--- The task ---
Copy down every line of the data that follows exactly. Omit the pictures.

--- Data segment ---
---
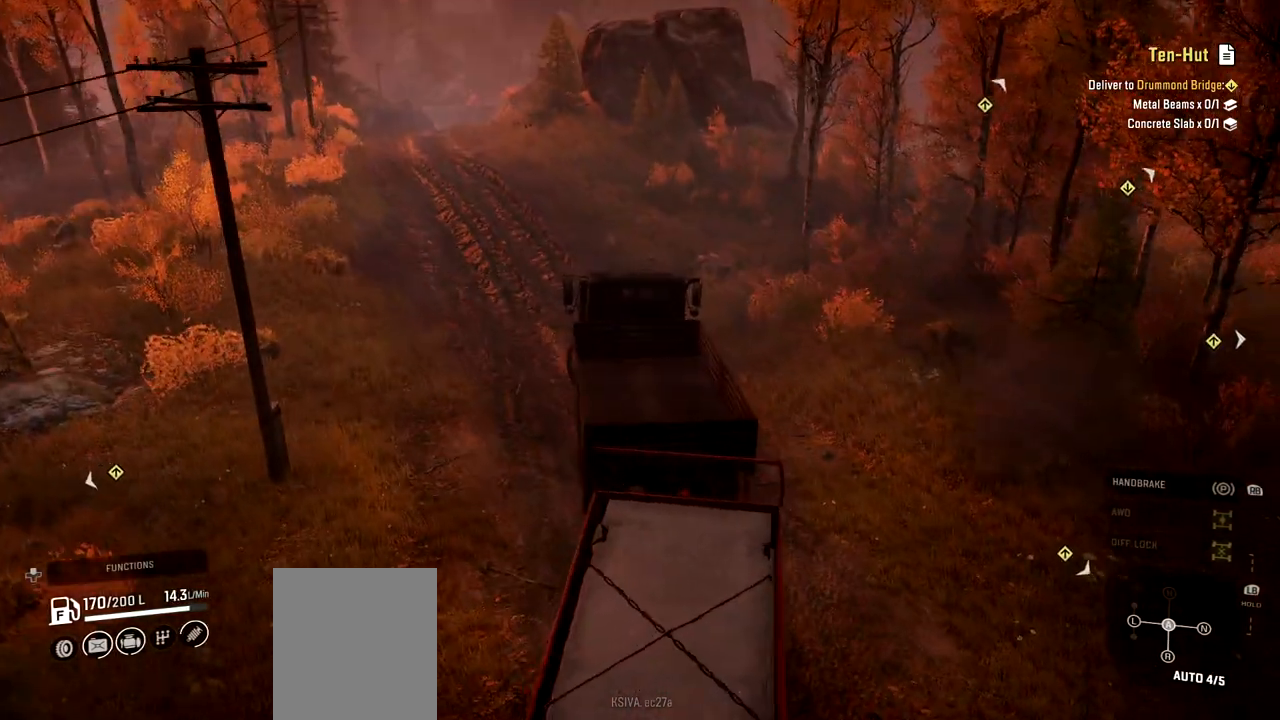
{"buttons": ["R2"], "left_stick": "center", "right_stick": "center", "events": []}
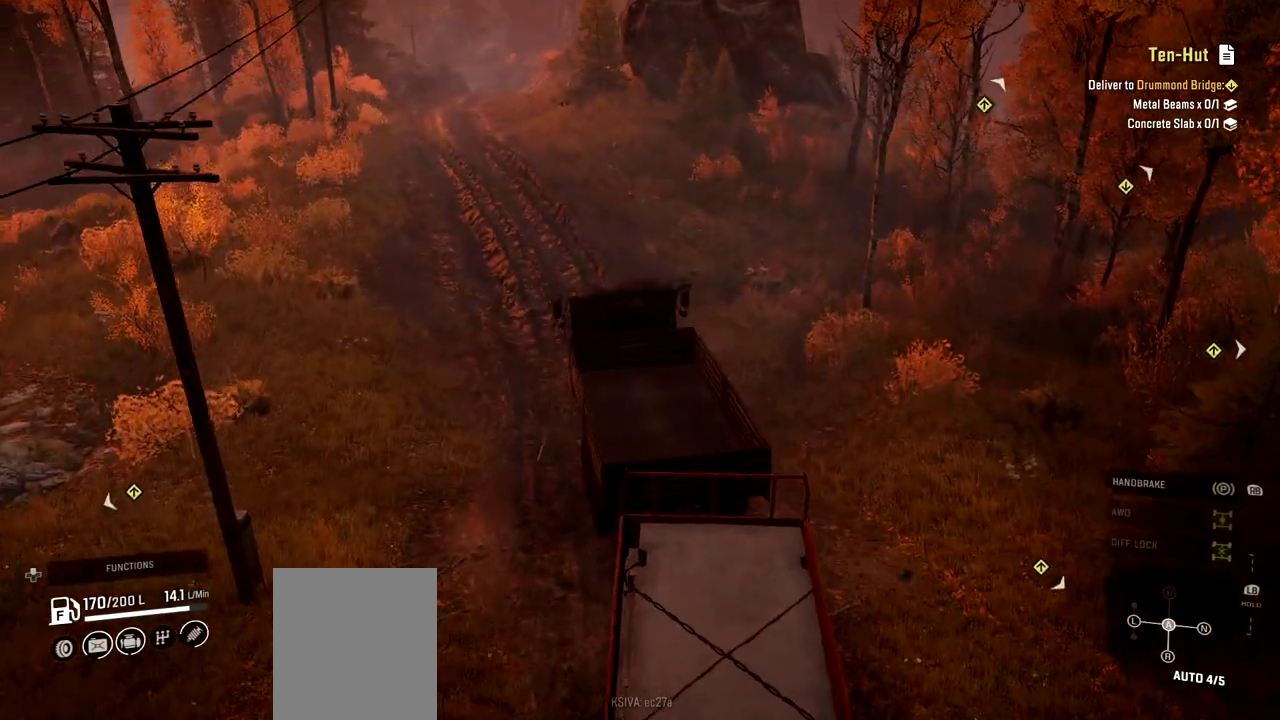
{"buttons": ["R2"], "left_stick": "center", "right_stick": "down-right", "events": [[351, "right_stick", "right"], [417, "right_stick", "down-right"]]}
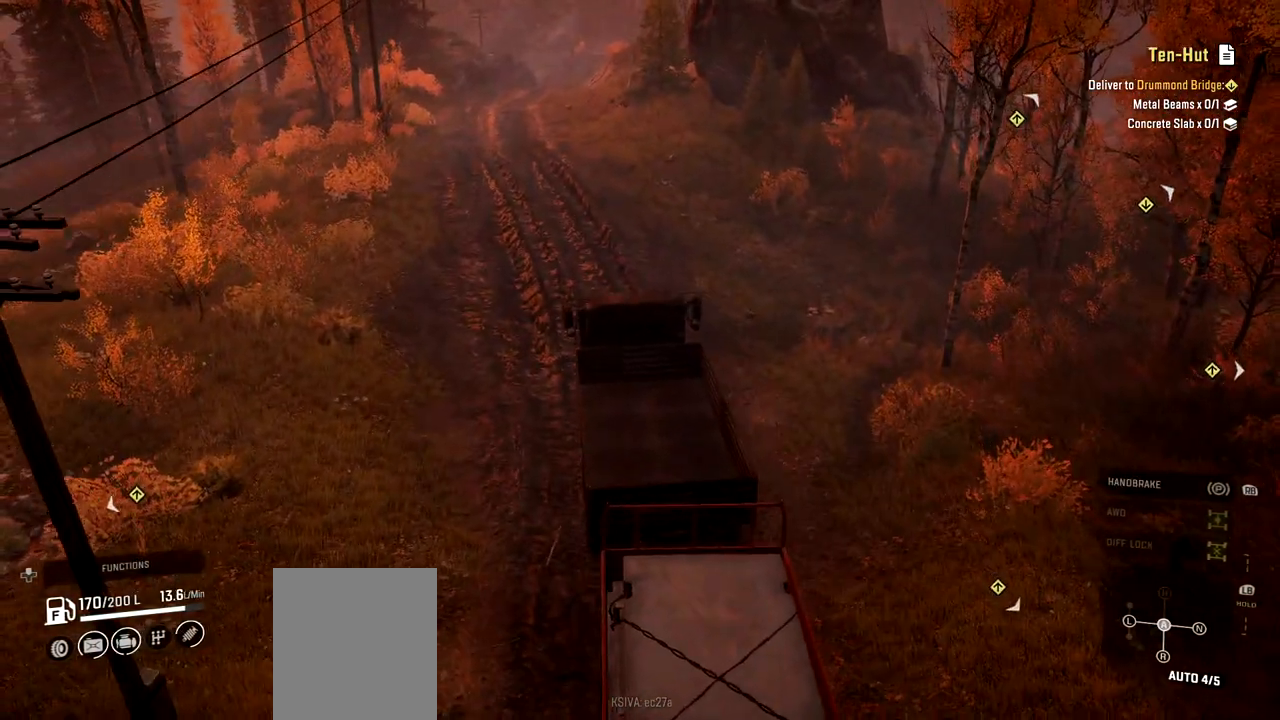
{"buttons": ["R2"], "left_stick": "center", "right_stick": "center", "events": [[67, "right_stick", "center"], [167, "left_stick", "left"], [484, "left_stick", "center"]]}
---
--- Answer space ---
{"buttons": ["R2"], "left_stick": "center", "right_stick": "center", "events": []}
{"buttons": ["R2"], "left_stick": "center", "right_stick": "down-right", "events": [[351, "right_stick", "right"], [417, "right_stick", "down-right"]]}
{"buttons": ["R2"], "left_stick": "center", "right_stick": "center", "events": [[67, "right_stick", "center"], [167, "left_stick", "left"], [484, "left_stick", "center"]]}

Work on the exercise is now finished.